MEET PERL

			     M-J. Dominus
			 mjd-ieee@plover.com


-- What's Perl? --

Perl is a programming language.  It was invented about ten years ago
by a guy named Larry Wall.  

Larry is a computer programmer and a linguist.  When he designed Perl,
he used his computer programmer knowledge to make it a good language
for telling the computer what to do, and he used his linguist
knowledge to make it an easy language to learn and use.

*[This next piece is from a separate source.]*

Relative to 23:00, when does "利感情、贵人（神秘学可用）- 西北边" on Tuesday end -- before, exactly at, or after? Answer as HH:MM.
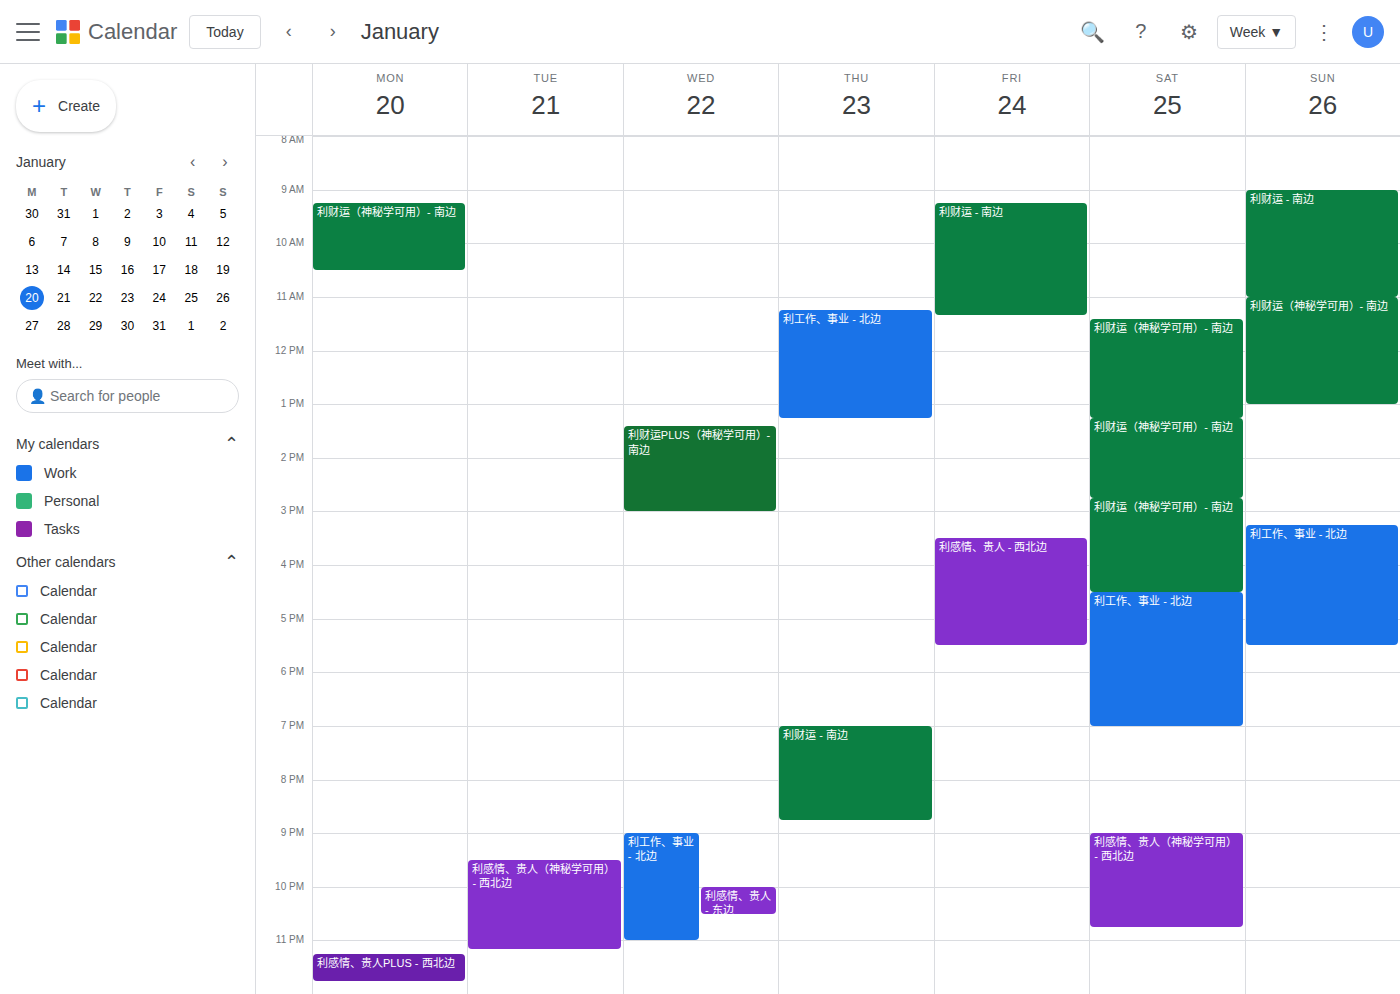
23:10 -- after 23:00, 10 minutes below the 23:00 line.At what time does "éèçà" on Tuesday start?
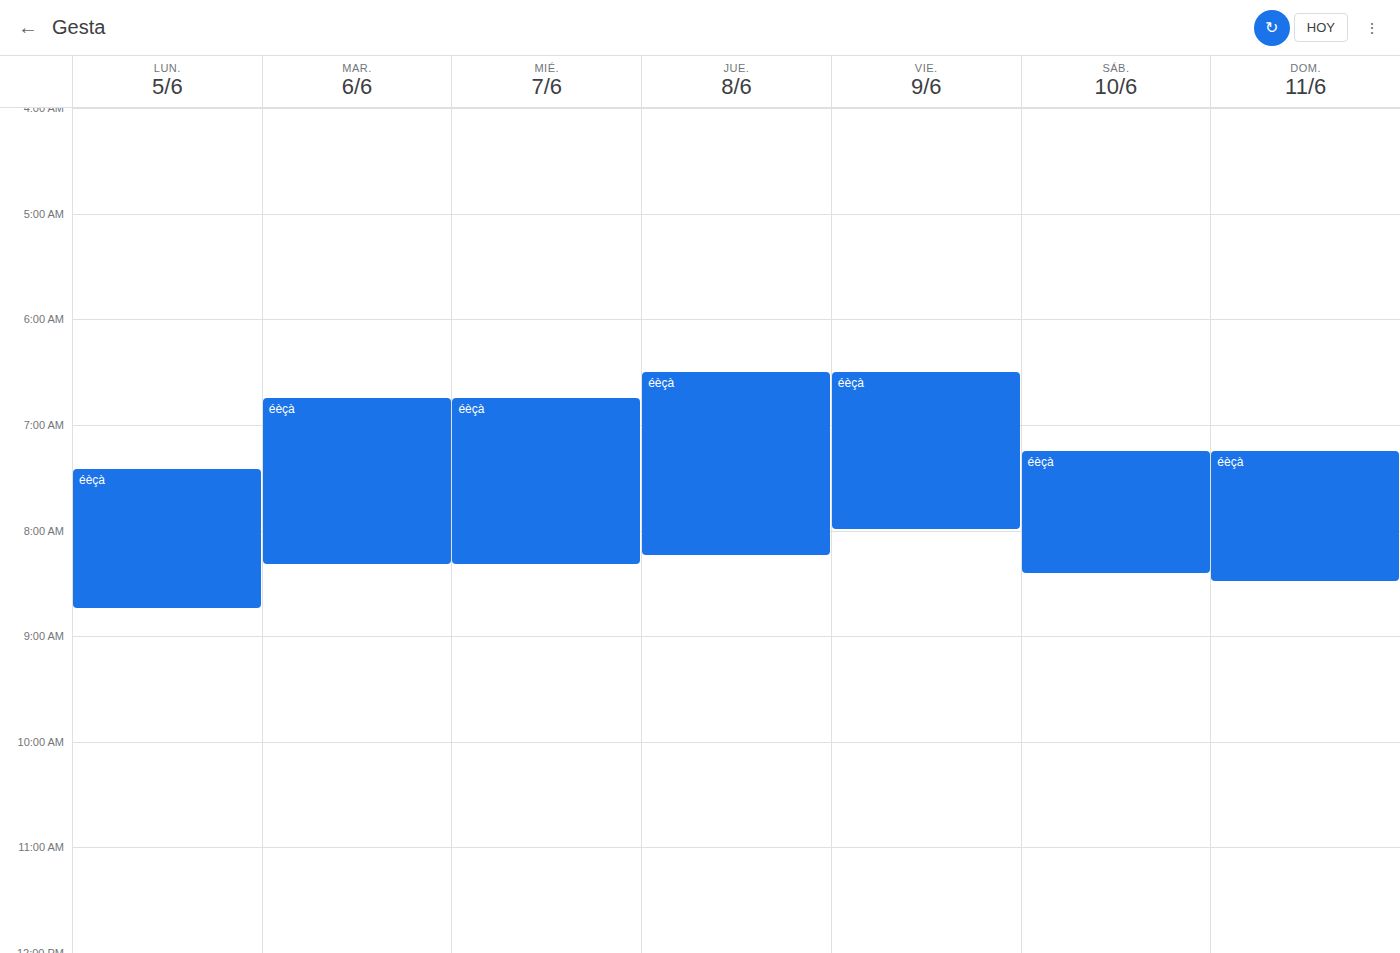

-- What's Perl good for? --

Anything.  Everything.  Perl is a general-purpose programming
language.  Perl has many strengths, and the strongest strength is in
the area of string and data processing.  Since most programs involve
some sort of string and data processing, most programs work well in
Perl.  Perl is also good for system programming; it gives you access
to C library functions for fine-grained control of files, processes,
and network sockets, while at the same time handling the onerous
details of low-level memory management and providing you with powerful
built-in data structures.

Perl is much faster to write in than C, which makes it good for rapid
prototyping.  Perl is a good replacement for the Unix shell scripting
languages on Unix sysetms, for when you need to write a program
quickly to do a small task.  And it's faster than most other scripting
languages because it's compiled instead of interpreted.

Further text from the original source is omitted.